#### [Tasks]
A - Answer these questions about the piece on test and learn and strategic alignment:
(i) According to the piece, what does maintaining a golden thread stop test and learn from collapsing into?
(ii) What does the portfolio allocate across the objectives?
(iii) What happens to a "we will" strategy with each pivot?
B - Carry the piece on test and learn and strategic alignment forward, starting after its final sentence.

#### [Text section]

******

The Test and Learn approach is gaining momentum across government, and it brings with it two important questions about how everything fits together. For leaders: if teams are experimenting and adapting, how does this tie back to our wider strategy? For delivery teams: now that we test and learn, are strategy documents, OKRs and change portfolios still an appropriate framework?
Both questions assume test and learn and strategic alignment are in tension. I think the opposite is true. Maintaining a golden thread, from the digital strategy through OKRs to the portfolio and team, is the thing that stops test and learn collapsing into a collection of disconnected pilots. What changes is what flows along it.
The ‘golden thread’ is the traceable line connecting an organisation’s strategy to the daily work of its teams. The strategy names the outcomes worth pursuing. OKRs translate those outcomes into objectives a team can own and results it can measure. The portfolio allocates people and money across those objectives. And any team, asked why its work matters, can answer by walking back up the line. When a link is missing, work and intent drift apart quietly, and the drift surfaces months later as a delivery surprise.
Strategy that learns
Giles perfectly describes how strategies can be more meaningful in The strategy is enquiry. Typically, government strategies are long, inert documents full of promises that go quiet, to make them more valuable artefacts, “stop promising what you’ll deliver, start promising what you’ll discover”. Publish the strategy as a living record of what the organisation knows, doesn’t know and is learning.
I think a strategy written this way is the only kind that can sit at the top of a test and learn organisation, because it’s a great way for people inside and out to point at the learnings made over time. A “we will” strategy loses weight with each pivot. A “we don’t know yet” strategy is strengthened by it. The strategy stops being a forecast and becomes the organisation’s running account of what it’s discovering about its hardest problems, which is precisely the institutional capability that programmes like Test, Learn and Grow are trying to build.

******

Dataset items:
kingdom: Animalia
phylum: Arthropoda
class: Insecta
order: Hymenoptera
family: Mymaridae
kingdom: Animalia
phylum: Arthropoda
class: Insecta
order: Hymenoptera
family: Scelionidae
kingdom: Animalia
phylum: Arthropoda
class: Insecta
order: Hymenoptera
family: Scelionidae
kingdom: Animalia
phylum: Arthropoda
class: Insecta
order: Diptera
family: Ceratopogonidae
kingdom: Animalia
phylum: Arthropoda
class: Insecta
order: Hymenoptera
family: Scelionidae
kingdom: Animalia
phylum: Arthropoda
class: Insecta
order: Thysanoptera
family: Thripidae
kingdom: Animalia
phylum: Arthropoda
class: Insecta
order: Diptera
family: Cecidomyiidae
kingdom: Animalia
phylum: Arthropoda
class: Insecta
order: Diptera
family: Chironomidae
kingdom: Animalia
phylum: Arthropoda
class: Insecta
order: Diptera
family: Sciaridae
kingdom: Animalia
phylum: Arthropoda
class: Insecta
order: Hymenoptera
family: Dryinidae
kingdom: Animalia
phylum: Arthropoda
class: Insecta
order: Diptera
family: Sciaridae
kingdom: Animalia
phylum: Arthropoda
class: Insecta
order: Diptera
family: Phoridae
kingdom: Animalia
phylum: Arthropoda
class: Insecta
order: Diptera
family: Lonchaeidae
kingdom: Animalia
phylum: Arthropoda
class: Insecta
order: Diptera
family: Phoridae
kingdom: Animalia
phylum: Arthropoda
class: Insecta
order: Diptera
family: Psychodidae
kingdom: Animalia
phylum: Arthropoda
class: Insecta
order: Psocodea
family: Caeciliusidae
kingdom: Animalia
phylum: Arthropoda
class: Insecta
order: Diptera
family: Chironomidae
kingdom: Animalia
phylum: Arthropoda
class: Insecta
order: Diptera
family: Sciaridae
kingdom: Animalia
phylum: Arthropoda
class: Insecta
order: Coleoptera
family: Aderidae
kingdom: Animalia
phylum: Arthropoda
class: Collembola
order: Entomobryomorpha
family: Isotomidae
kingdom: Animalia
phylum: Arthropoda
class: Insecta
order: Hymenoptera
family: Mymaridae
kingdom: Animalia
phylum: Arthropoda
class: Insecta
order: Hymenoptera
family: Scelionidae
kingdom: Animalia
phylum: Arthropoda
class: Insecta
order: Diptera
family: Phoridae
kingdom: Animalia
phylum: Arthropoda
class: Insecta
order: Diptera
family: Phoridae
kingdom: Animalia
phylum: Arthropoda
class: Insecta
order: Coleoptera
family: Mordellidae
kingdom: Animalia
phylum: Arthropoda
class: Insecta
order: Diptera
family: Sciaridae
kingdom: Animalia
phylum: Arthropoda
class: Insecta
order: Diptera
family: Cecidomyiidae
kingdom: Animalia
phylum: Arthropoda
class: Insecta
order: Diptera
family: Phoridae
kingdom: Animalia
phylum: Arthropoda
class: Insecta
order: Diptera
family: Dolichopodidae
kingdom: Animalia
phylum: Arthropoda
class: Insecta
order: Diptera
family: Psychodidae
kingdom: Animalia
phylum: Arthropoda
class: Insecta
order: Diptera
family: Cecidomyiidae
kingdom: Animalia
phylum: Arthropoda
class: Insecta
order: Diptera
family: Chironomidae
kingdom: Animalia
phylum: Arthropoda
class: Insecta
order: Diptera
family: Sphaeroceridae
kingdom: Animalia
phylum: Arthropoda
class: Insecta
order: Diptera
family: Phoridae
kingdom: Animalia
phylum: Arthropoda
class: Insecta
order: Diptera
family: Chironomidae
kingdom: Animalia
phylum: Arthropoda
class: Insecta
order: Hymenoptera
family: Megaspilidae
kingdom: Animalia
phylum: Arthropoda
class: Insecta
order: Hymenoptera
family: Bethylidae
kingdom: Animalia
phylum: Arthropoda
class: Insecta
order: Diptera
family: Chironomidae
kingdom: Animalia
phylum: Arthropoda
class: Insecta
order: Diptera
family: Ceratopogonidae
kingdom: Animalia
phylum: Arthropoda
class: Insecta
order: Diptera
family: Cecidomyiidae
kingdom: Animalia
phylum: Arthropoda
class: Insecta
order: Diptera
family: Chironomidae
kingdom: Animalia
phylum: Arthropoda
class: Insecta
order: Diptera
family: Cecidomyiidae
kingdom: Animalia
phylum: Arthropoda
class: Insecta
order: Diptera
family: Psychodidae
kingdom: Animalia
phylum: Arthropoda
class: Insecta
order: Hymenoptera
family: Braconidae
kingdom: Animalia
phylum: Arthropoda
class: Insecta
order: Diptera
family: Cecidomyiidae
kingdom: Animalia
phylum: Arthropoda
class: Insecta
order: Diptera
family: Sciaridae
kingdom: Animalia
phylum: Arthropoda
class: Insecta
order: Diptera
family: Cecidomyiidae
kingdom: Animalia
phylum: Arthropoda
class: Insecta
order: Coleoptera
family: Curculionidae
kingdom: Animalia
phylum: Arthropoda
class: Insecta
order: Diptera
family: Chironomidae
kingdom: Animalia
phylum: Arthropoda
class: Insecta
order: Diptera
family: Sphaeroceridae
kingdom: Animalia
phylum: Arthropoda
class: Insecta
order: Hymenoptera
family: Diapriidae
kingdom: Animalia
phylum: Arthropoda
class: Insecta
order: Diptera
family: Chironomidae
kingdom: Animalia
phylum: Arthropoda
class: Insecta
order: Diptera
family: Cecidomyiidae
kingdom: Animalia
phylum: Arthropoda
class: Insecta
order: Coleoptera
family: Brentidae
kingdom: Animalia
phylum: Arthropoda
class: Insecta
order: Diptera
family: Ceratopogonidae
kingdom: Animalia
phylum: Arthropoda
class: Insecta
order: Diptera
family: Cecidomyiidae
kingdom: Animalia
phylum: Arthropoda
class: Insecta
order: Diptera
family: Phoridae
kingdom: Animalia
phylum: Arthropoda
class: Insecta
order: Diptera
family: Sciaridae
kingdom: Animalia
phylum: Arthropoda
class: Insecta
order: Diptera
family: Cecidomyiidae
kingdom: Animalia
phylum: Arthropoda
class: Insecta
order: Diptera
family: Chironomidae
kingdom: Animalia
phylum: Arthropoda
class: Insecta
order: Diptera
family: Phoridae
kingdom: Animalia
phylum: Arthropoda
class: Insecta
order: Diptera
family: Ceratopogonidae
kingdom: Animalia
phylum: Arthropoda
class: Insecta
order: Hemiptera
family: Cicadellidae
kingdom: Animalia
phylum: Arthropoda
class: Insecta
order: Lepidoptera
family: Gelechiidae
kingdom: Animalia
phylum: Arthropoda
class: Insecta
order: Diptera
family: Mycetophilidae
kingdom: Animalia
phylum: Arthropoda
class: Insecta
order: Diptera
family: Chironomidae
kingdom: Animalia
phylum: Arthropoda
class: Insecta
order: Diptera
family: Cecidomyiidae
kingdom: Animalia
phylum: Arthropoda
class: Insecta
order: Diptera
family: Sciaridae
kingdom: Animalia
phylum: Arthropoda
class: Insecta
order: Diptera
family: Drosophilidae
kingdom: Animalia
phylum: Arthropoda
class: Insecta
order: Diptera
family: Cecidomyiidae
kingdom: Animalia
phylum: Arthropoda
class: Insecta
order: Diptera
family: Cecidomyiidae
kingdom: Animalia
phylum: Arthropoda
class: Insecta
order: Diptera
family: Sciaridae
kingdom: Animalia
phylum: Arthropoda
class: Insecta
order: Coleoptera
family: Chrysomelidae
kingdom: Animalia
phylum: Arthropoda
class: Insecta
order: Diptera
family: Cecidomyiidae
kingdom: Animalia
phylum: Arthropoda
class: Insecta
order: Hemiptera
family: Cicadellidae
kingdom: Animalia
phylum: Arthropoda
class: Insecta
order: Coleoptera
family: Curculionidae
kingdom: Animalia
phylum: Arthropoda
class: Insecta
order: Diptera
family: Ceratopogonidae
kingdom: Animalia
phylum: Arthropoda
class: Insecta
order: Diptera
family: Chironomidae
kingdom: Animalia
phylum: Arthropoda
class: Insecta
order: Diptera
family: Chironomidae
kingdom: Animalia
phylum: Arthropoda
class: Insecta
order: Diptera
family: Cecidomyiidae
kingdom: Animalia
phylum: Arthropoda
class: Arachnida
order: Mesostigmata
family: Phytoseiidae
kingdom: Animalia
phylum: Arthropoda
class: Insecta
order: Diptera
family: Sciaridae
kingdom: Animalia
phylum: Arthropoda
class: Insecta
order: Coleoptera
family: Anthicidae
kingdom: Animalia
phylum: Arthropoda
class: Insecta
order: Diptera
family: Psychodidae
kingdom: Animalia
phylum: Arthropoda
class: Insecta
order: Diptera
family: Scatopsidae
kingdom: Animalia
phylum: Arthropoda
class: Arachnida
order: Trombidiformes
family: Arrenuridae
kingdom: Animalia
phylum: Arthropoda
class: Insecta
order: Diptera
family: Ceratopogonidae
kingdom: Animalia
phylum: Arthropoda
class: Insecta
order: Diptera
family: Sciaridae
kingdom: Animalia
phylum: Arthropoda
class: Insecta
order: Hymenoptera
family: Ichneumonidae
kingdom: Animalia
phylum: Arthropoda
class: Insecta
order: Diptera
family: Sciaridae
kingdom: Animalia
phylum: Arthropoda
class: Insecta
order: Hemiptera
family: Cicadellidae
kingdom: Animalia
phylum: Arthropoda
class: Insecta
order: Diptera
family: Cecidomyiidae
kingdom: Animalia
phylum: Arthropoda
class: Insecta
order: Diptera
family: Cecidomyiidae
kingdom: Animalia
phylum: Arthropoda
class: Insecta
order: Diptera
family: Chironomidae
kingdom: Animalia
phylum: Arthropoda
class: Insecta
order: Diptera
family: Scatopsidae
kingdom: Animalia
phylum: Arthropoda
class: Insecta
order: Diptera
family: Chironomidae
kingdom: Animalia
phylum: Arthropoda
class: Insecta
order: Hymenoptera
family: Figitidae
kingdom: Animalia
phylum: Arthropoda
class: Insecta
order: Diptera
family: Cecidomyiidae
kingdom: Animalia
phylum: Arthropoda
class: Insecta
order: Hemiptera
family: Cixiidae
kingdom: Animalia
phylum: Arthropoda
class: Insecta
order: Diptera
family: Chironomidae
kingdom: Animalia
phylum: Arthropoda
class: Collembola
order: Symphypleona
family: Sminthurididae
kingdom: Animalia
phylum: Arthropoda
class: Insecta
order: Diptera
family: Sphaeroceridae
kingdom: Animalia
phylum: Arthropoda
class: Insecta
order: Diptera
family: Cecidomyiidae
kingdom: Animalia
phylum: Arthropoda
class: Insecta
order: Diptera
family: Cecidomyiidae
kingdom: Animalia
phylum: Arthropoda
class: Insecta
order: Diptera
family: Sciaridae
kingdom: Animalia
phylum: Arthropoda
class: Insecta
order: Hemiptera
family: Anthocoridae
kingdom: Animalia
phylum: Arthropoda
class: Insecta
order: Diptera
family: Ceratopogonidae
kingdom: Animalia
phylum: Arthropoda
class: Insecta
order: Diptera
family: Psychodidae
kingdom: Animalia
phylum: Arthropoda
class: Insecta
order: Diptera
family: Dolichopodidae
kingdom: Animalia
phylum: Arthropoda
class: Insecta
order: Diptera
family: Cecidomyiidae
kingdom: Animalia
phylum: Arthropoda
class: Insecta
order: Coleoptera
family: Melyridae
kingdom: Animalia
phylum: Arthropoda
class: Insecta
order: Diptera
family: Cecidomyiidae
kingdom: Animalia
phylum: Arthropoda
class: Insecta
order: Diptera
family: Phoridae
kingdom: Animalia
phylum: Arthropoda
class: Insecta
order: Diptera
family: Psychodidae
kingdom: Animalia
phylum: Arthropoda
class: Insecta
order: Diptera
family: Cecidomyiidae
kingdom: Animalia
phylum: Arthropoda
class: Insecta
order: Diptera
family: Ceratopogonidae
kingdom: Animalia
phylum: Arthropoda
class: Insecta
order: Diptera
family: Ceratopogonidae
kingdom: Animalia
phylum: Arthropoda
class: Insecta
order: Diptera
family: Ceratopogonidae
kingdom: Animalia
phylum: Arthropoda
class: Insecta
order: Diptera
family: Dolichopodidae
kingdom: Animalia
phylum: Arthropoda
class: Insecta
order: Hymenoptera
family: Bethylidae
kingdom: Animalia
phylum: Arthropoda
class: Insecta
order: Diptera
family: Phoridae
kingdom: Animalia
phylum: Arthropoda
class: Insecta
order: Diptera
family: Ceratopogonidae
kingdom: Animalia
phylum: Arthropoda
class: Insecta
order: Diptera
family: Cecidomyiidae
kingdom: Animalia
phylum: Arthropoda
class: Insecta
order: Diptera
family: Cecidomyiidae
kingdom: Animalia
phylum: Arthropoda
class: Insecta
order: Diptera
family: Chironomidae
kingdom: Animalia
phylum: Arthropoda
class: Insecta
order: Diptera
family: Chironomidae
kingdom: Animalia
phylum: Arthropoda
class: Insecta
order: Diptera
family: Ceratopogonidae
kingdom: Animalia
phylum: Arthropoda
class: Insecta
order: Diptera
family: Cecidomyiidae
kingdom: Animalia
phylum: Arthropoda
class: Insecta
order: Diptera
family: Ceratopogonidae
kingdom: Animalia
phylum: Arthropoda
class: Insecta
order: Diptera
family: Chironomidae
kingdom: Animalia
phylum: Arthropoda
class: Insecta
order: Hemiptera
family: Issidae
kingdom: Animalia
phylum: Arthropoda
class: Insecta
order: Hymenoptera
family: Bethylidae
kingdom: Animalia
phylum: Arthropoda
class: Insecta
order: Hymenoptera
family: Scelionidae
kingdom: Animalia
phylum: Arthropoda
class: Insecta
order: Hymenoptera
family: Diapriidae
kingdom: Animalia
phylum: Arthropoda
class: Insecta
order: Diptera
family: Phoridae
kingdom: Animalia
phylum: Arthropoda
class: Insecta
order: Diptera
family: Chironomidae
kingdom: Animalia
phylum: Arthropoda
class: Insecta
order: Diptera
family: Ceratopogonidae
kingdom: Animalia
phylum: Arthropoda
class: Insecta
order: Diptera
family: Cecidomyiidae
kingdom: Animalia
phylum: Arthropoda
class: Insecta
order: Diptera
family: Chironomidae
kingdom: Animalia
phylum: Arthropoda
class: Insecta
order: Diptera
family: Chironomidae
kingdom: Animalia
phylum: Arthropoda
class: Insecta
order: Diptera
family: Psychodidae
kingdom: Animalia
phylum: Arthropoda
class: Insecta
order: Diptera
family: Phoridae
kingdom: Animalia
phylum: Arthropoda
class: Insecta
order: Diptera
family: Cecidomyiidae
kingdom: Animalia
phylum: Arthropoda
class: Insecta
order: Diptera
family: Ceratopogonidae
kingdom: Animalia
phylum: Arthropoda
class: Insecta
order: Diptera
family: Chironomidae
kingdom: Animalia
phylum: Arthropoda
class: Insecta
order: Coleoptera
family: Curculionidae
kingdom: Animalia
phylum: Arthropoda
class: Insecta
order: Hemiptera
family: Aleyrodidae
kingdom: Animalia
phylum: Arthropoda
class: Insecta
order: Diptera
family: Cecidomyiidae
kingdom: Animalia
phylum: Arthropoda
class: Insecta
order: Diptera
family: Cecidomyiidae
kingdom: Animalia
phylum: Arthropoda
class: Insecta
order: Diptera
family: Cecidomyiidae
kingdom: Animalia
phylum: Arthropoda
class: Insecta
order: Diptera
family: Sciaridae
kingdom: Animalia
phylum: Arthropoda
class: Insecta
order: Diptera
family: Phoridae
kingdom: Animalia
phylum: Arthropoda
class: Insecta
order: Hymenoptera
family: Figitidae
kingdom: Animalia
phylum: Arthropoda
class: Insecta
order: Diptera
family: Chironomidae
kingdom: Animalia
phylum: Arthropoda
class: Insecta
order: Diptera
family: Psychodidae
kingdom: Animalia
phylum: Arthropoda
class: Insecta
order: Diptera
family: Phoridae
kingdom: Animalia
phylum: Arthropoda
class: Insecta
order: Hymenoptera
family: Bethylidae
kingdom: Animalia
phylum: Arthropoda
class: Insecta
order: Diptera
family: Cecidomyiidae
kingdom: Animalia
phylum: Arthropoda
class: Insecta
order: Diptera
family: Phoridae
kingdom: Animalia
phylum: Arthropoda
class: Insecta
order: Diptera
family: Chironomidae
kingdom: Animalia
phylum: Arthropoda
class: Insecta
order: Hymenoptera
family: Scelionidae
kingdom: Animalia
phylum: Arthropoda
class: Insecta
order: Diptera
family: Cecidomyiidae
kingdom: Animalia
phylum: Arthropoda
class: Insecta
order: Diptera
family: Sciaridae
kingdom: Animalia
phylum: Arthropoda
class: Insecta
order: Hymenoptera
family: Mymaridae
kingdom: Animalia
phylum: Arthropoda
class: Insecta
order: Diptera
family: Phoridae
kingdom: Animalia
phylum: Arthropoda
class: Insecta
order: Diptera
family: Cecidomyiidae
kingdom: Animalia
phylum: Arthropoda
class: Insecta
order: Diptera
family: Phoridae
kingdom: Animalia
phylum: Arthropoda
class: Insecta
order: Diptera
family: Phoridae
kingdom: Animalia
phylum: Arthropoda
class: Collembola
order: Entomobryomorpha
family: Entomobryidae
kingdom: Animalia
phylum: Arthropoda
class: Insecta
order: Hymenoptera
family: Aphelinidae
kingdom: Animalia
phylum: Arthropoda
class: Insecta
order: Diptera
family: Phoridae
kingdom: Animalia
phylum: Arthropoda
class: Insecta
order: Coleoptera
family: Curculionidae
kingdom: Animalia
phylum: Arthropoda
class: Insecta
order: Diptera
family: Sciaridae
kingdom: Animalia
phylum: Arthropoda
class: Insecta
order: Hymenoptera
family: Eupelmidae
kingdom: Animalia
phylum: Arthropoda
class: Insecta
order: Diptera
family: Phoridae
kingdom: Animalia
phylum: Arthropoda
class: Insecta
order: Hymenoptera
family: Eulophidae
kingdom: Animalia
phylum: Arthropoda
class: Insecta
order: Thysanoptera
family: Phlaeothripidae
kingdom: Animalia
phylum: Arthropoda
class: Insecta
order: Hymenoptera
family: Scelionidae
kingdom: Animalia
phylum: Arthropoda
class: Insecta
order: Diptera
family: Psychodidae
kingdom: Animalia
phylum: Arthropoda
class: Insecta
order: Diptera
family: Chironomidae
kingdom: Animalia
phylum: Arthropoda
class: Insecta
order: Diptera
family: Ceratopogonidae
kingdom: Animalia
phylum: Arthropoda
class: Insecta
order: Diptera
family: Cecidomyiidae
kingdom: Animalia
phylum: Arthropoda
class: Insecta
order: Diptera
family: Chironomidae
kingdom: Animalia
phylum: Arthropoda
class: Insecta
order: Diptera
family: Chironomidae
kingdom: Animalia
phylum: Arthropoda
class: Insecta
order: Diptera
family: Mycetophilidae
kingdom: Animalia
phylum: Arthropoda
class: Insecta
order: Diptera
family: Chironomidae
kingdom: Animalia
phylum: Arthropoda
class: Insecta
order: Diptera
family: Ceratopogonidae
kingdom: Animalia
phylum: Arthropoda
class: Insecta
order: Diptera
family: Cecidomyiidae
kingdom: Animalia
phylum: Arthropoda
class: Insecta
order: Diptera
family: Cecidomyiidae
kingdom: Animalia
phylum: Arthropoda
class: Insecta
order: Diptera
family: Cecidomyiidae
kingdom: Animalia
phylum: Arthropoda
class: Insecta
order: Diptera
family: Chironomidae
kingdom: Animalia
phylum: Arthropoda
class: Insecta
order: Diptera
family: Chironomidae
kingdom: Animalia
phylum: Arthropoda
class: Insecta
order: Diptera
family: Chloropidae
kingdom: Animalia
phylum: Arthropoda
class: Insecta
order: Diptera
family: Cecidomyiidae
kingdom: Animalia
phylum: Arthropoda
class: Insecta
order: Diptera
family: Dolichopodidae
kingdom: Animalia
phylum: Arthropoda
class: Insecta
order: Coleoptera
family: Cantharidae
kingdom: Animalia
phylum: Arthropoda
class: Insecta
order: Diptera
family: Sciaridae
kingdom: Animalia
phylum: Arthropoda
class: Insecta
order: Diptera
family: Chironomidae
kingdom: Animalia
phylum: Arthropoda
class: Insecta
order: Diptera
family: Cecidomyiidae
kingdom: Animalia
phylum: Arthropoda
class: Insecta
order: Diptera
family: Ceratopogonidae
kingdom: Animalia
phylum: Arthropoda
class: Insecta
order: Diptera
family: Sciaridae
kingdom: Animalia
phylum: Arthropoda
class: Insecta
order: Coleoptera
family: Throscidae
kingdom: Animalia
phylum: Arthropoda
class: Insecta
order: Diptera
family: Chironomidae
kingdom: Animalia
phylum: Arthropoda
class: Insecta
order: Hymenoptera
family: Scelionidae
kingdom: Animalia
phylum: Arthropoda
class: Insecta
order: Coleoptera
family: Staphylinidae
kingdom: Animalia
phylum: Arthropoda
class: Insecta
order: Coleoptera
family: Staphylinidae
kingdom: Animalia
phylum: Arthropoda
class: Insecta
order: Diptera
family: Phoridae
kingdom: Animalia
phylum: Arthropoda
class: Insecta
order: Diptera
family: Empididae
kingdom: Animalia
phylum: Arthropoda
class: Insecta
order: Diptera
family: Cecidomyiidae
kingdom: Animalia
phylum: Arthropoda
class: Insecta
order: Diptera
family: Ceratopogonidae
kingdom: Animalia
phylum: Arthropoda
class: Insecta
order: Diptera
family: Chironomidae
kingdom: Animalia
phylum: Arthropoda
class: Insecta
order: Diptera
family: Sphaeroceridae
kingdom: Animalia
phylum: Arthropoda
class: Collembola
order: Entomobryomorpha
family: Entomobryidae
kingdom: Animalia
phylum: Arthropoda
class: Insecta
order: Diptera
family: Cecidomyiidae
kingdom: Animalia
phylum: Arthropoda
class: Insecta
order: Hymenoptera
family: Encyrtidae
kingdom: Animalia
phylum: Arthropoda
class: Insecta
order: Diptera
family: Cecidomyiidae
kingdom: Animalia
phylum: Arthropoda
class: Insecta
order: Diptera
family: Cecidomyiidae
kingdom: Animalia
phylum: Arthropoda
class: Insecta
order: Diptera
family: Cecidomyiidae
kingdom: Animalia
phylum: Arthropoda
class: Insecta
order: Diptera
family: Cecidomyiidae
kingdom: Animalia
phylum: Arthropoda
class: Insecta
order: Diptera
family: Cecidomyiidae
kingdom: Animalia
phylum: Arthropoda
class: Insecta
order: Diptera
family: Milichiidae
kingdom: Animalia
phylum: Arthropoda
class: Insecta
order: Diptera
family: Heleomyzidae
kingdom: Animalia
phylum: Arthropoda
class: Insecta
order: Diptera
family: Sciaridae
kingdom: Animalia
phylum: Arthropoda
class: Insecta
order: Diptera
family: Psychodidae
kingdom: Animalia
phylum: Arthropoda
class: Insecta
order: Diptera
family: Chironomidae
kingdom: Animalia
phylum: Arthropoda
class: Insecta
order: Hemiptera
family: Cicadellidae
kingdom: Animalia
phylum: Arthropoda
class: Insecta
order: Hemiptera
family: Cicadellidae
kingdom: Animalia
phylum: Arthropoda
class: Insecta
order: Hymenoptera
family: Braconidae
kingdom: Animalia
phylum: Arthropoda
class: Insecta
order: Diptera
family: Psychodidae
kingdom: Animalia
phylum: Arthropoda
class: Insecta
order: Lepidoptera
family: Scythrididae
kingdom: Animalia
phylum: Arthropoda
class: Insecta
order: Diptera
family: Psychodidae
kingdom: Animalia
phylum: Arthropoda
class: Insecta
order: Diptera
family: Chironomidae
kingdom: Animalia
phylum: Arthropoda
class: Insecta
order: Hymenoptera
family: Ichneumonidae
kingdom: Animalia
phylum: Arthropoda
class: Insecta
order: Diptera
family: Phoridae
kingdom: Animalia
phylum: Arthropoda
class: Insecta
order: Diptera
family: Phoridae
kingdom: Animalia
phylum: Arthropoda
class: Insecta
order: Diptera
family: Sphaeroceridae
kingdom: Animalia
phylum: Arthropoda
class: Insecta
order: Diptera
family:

******

#### [Expected outputs]
A -
(i) A collection of disconnected pilots.
(ii) People and money.
(iii) It loses weight.

B -
What strategy must keep, is direction. Outcomes worth pursuing, problems worth solving, bets worth making, and the things deliberately out of scope. Teams can test and learn their way towards an outcome. Nobody can test and learn their way towards no destination at all.
OKRs as the translation layer
I’ve written before about using OKRs to point teams at outcomes, everything in that post matters more under test and learn.
An objective carries strategic intent down to a team in outcome language: the thing worth achieving, with the solution left open. Key results make progress measurable. The OKR cadence already matches the test and learn cadence; a quarterly review of evidence is exactly the decision point an experimenting team needs. The adaptation for test and learn is simple: early in an enquiry, key results measure learning. “We know whether X user will use Y service, with evidence” is a legitimate key result, and often the most valuable one a team can deliver in a quarter. As confidence grows, key results shift from learning to performance: uptake, time saved, outcomes scaled.
Run this way, OKRs become the grammar that lets a strategy of enquiry talk to a portfolio of bets. The strategy says what we need to discover. The OKR says what this team will discover this quarter, and how we’ll know they have.
Portfolio as the productivity centre
A portfolio’s primary objective is to allocate the organisation’s capacity across bets, and rebalance as the evidence develops and priorities adjust. Scale what’s working, stop what isn’t, and protect the discoveries that are too early to judge. This is a more demanding job than traditional portfolio management, which mostly tracks whether things are on schedule, and it’s the reason I keep arguing for lean governance, steering on evidence at the cadence teams work to.
Senior leaders extend trust to teams when they can trace the line from a team’s work to an outcome they care about, and see clear evidence moving along it. This golden thread is what makes autonomy and accountability auditable. A team with a clear objective, learning-based key results and a portfolio that reviews the evidence can be left alone because this connection across each exists. Remove the thread and leaders revert to the only control they have left, which is asking for plans and status reports.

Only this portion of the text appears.